Personal information
- Born: March 21, 1984 (age 41) Atlanta, United States
- Height: 5 ft 11 in (180 cm)
- Playing position: Left/centre back

Club information
- Current club: SG Langenfeld

Youth career
- Team
- Georgia HC

Senior clubs
- Years: Team
- 2009–2010: DJK Waldbüttelbrunn
- 2010–: HSC Bad Neustadt

National team
- Years: Team / Apps / (Gls)
- 2003–: United States / 81 / (709)

Medal record
Men's Handball
Representing the United States
Pan American Games
| Bronze medal – third place | 2003 Santo Domingo | Team |
Nor.Ca. Championship
| Gold medal – first place | 2022 Mexico |  |

= Gary Hines (handballer) =

American handball player (born 1984)

Gary Hines (born March 21, 1984) is an American handball player who plays professionally in Germany.

==Career==
Hines began to play handball at 14 years old, in Atlanta because he was too short for basketball. Between 2009 and 2010 he played for DJK Waldbüttelbrunn in the Bayernliga.
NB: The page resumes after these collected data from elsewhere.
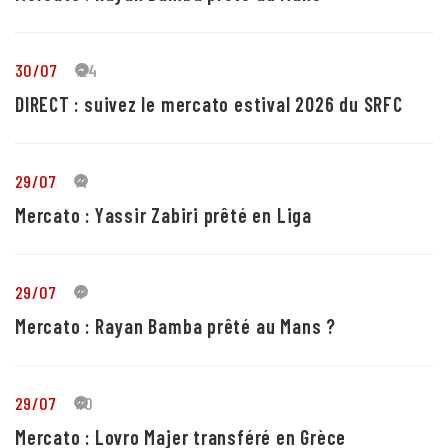
30/07
24
DIRECT : suivez le mercato estival 2026 du SRFC
29/07
4
Mercato : Yassir Zabiri prêté en Liga
29/07
1
Mercato : Rayan Bamba prêté au Mans ?
29/07
10
Mercato : Lovro Majer transféré en Grèce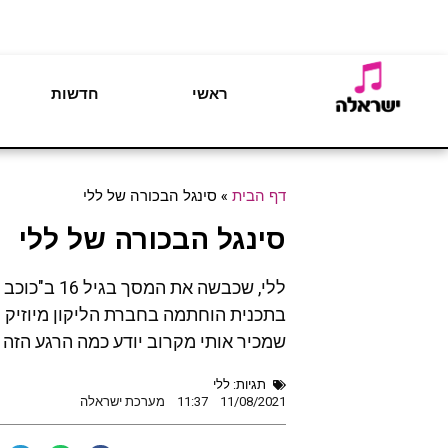
ראשי
חדשות
דף הבית
»
סינגל הבכורה של ללי
סינגל הבכורה של ללי
ללי, שכבשה
בתכנית הוחתמה בחברת הליקון מיוזיק תח
שמכיר אותי מקרוב יודע כמה הרגע הזה מש
תגיות:
ללי
11/08/2021
11:37
מערכת ישראלה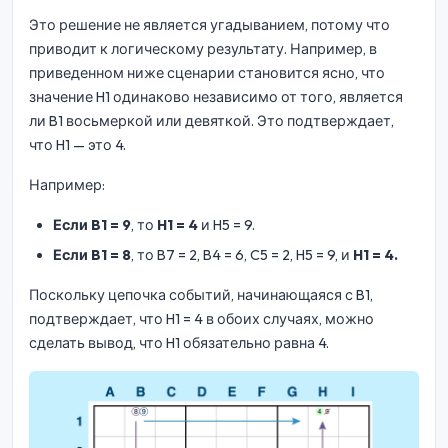
Это решение не является угадыванием, потому что
приводит к логическому результату. Например, в
приведенном ниже сценарии становится ясно, что
значение H1 одинаково независимо от того, является
ли B1 восьмеркой или девяткой. Это подтверждает,
что H1 — это 4.
Например:
Если B1 = 9
, то
H1 = 4
и H5 = 9.
Если B1 = 8
, то B7 = 2, B4 = 6, C5 = 2, H5 = 9, и
H1 = 4.
Поскольку цепочка событий, начинающаяся с B1,
подтверждает, что H1 = 4 в обоих случаях, можно
сделать вывод, что H1 обязательно равна 4.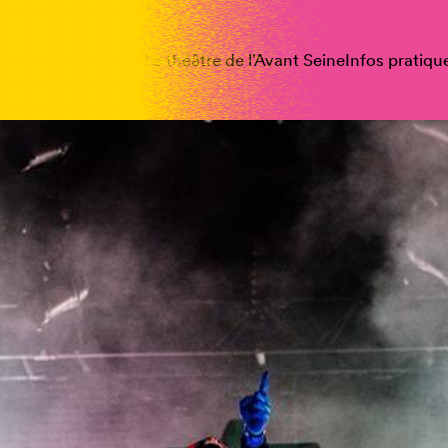
spectacles
Vous êtes
Le théâtre de l’Avant Seine
Infos pratiqu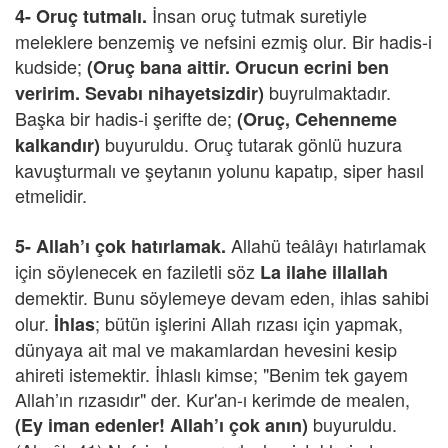
İnsan oruç tutmak suretiyle
4- Oruç tutmalı.
meleklere benzemiş ve nefsini ezmiş olur. Bir hadis-i
kudside;
(Oruç bana aittir. Orucun ecrini ben
buyrulmaktadır.
veririm. Sevabı nihayetsizdir)
Başka bir hadis-i şerifte de;
(Oruç, Cehenneme
buyuruldu. Oruç tutarak gönlü huzura
kalkandır)
kavuşturmalı ve şeytanın yolunu kapatıp, siper hasıl
etmelidir.
Allahü teâlâyı hatırlamak
5-
Allah’ı çok hatırlamak.
için söylenecek en faziletli söz
La ilahe illallah
demektir.
Bunu söylemeye devam eden, ihlas sahibi
olur.
; bütün işlerini Allah rızası için yapmak,
İhlas
dünyaya ait mal ve makamlardan hevesini kesip
ahireti istemektir. İhlaslı kimse; "Benim tek gayem
Allah’ın rızasıdır" der. Kur'an-ı kerimde de mealen,
buyuruldu.
(Ey iman edenler! Allah’ı çok anın)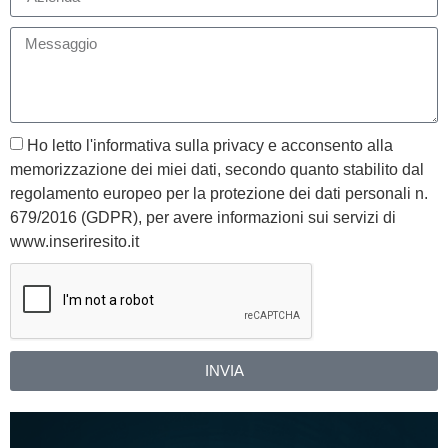
Ho letto l'informativa sulla privacy e acconsento alla
memorizzazione dei miei dati, secondo quanto stabilito dal
regolamento europeo per la protezione dei dati personali n.
679/2016 (GDPR), per avere informazioni sui servizi di
www.inseriresito.it
INVIA
Alternative: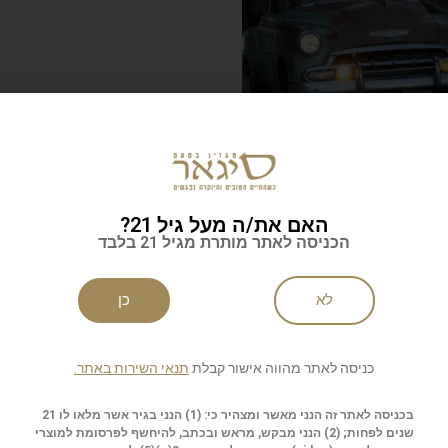
ה בהסוואה
פנמה בראש. כובעי פנמה
בהתאמה אישית
מכונית נטושה, שעברה
נים ואינספור פצעים,
קטיף גבעולי הטוקייה, תהליך המיון
האם את/ה מעל גיל 21?
כל מה שאפשר, ומבחוץ
הבישול, הייבוש, ההלבנה וקליעת
הכניסה לאתר מותרת מגיל 21 בלבד
ם אותה
– באקוודור. הייצוא לכל העולם
ה אישית
| התאמה אישית
לא
כן
כניסה לאתר מהווה אישור קבלת
תנאי השירות באתר.
בכניסה לאתר זה הנני מאשר ומצהיר כי: (1) הנני בגיר אשר מלאו לו 21
שנים לפחות; (2) הנני מבקש, מראש ובכתב, להיחשף לפרסומת למוצרי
In 2010 he moved to HSC Bad Neustadt and has played in the 3. Liga since.

==National team==
He scored 12 goals in his first international game for Team USA. The next day there was an article "The Hangtime Hines Show" which resulted in his nickname "Hangtime Hines".

== Private life ==
Hines' mother had drug and alcohol problems and never told his father that he has a son.

Between the age of 7 and 14 he grew up in foster care.

At 14 Hines began to live with one family, who he references as the reason for his success.

==Ninja Warrior==
Hines competed at the Ninja Warrior Germany each year from 2016 to 2021. In 2016 and 2017 he reached the final. In 2018, 2019, 2020 and 2021 he reached the semifinal. In 2022 he competed in American Ninja Warrior.